Change the rows between the line holding "## Como criar um bot no Telegram?" and the line holding "## 🙏 Remerciements", inclusive, so that "Démarrage rapide" becomes "Prise en main", leaving everything else unchanged.
#####
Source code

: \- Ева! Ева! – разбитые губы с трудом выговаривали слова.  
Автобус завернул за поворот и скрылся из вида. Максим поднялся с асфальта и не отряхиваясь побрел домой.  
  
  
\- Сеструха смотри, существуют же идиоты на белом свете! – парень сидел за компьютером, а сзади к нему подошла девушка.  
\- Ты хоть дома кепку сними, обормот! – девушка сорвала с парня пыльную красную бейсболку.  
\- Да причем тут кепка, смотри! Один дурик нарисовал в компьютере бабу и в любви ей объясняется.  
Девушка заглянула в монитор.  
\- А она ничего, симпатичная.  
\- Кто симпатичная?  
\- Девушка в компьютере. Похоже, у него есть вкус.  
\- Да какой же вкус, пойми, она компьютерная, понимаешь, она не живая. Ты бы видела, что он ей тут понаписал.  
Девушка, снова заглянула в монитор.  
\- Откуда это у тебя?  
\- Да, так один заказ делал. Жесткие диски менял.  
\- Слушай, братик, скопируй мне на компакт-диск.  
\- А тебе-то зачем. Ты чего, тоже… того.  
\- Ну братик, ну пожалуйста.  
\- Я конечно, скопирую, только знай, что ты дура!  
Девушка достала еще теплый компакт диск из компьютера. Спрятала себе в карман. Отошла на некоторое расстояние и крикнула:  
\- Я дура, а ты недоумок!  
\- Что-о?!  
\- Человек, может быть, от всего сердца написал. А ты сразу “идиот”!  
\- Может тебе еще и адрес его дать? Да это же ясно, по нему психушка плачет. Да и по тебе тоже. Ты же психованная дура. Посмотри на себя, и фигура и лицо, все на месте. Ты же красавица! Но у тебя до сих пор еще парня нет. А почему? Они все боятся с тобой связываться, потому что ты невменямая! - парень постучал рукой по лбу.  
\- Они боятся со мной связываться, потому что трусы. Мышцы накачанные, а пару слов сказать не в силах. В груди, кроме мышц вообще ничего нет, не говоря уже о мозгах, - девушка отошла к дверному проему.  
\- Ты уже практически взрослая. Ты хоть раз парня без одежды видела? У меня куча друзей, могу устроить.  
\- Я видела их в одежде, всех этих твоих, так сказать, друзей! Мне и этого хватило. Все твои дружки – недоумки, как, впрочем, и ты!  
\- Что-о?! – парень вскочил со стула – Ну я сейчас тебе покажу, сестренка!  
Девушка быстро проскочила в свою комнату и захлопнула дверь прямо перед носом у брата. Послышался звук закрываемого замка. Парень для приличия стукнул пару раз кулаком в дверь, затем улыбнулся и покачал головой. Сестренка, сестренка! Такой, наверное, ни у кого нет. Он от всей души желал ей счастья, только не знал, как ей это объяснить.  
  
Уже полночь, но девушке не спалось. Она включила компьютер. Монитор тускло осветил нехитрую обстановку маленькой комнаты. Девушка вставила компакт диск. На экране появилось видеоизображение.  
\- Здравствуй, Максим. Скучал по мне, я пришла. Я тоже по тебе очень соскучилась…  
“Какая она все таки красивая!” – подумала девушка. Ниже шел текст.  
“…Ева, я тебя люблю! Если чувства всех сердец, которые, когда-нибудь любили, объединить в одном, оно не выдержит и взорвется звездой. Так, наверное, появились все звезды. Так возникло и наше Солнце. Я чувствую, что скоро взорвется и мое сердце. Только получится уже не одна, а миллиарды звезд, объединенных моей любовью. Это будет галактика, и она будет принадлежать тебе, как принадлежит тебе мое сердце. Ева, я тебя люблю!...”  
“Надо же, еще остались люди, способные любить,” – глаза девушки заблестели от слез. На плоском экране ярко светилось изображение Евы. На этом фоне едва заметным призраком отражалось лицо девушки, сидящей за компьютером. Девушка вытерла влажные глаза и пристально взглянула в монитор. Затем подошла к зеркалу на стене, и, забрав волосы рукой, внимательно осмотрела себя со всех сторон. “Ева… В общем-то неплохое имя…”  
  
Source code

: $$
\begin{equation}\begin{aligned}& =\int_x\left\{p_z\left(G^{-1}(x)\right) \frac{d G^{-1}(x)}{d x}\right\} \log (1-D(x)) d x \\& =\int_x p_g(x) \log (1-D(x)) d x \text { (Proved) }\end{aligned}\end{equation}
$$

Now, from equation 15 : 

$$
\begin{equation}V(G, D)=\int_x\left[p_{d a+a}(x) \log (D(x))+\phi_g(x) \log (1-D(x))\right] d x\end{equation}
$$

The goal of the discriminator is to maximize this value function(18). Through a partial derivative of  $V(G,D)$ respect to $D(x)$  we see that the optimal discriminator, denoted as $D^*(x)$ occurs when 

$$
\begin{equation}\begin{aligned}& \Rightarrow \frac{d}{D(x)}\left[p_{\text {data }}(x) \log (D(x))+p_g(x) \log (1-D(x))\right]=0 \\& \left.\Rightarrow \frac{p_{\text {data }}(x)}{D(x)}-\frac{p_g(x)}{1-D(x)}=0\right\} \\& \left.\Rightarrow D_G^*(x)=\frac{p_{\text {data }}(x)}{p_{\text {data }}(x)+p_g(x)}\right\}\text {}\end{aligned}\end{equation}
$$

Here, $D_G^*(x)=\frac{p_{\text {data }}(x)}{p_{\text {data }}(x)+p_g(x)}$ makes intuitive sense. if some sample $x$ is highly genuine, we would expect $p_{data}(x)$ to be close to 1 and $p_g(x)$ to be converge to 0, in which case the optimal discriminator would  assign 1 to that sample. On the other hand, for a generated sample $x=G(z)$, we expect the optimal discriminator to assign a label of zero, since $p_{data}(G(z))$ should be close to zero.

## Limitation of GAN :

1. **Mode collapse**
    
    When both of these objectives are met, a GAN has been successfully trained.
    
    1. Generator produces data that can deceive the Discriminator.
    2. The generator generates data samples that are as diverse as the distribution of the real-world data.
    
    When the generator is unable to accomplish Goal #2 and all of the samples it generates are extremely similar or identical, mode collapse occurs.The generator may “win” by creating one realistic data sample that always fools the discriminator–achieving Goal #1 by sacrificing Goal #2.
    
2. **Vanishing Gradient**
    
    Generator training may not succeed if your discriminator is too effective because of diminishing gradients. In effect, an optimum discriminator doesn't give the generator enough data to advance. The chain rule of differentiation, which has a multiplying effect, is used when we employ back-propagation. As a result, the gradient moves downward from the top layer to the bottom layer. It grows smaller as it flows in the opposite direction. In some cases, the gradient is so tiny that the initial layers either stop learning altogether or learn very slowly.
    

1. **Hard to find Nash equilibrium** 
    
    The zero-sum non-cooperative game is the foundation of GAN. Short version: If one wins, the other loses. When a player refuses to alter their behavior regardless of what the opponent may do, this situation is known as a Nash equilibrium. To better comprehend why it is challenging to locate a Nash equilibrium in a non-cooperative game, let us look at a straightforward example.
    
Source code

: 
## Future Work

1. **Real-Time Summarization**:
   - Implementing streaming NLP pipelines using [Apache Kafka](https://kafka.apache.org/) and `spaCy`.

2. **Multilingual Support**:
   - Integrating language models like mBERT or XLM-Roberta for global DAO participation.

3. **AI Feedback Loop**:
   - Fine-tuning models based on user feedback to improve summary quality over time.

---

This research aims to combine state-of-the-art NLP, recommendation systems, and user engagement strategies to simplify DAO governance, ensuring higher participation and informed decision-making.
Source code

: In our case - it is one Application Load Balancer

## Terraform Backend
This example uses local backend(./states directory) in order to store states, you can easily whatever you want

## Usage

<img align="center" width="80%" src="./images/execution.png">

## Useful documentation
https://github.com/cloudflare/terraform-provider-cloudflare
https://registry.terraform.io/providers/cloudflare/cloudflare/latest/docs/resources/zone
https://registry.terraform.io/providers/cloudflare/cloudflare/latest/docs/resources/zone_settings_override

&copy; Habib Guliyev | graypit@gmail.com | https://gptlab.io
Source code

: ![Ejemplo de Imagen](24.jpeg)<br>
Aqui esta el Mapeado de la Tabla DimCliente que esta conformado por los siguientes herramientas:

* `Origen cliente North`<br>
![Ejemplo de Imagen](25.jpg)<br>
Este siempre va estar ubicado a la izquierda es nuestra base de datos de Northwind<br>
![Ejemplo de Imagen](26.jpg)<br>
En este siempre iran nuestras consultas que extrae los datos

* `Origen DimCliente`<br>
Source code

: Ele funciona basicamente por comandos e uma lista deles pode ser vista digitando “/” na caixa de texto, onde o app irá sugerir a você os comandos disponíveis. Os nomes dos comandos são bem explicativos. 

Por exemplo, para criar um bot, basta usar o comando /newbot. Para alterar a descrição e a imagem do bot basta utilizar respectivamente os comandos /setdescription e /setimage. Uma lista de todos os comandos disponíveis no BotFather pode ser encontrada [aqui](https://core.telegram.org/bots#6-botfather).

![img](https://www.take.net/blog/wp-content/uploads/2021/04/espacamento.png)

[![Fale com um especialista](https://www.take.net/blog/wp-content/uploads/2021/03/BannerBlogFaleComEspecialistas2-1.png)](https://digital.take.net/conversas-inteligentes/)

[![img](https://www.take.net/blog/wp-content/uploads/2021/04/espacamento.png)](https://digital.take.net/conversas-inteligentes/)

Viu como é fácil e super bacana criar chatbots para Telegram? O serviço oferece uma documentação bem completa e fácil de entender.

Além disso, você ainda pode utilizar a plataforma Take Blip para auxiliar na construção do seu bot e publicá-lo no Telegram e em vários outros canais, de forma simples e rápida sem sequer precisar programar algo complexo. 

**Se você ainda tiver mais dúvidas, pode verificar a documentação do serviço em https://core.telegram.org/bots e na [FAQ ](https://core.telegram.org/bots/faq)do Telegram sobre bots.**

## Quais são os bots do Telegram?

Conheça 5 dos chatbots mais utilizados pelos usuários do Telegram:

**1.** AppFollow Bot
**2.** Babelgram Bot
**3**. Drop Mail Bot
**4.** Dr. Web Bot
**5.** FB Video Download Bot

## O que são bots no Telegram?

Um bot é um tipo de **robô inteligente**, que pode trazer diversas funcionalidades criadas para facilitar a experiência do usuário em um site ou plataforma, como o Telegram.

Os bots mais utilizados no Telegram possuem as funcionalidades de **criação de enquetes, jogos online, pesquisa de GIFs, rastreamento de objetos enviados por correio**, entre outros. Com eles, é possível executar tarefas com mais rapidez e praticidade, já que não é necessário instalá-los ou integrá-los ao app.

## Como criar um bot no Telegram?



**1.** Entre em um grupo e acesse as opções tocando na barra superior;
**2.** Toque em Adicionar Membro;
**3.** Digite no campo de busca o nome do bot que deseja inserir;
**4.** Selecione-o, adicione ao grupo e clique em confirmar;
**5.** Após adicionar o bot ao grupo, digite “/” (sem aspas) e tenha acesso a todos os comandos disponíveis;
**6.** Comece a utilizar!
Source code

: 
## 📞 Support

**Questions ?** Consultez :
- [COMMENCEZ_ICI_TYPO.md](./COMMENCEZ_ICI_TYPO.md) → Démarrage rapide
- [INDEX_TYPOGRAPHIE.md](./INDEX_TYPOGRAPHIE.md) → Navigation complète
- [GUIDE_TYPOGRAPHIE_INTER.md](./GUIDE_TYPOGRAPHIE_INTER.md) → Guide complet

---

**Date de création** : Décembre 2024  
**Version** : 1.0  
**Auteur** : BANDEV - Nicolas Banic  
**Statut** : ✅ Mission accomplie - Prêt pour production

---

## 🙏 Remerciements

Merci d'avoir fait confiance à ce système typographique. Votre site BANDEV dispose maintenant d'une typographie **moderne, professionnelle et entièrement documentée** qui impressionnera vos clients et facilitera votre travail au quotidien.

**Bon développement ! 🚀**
#####
* Answer space *
## Como criar um bot no Telegram?



**1.** Entre em um grupo e acesse as opções tocando na barra superior;
**2.** Toque em Adicionar Membro;
**3.** Digite no campo de busca o nome do bot que deseja inserir;
**4.** Selecione-o, adicione ao grupo e clique em confirmar;
**5.** Após adicionar o bot ao grupo, digite “/” (sem aspas) e tenha acesso a todos os comandos disponíveis;
**6.** Comece a utilizar!
Source code

: 
## 📞 Support

**Questions ?** Consultez :
- [COMMENCEZ_ICI_TYPO.md](./COMMENCEZ_ICI_TYPO.md) → Prise en main
- [INDEX_TYPOGRAPHIE.md](./INDEX_TYPOGRAPHIE.md) → Navigation complète
- [GUIDE_TYPOGRAPHIE_INTER.md](./GUIDE_TYPOGRAPHIE_INTER.md) → Guide complet

---

**Date de création** : Décembre 2024  
**Version** : 1.0  
**Auteur** : BANDEV - Nicolas Banic  
**Statut** : ✅ Mission accomplie - Prêt pour production

---

## 🙏 Remerciements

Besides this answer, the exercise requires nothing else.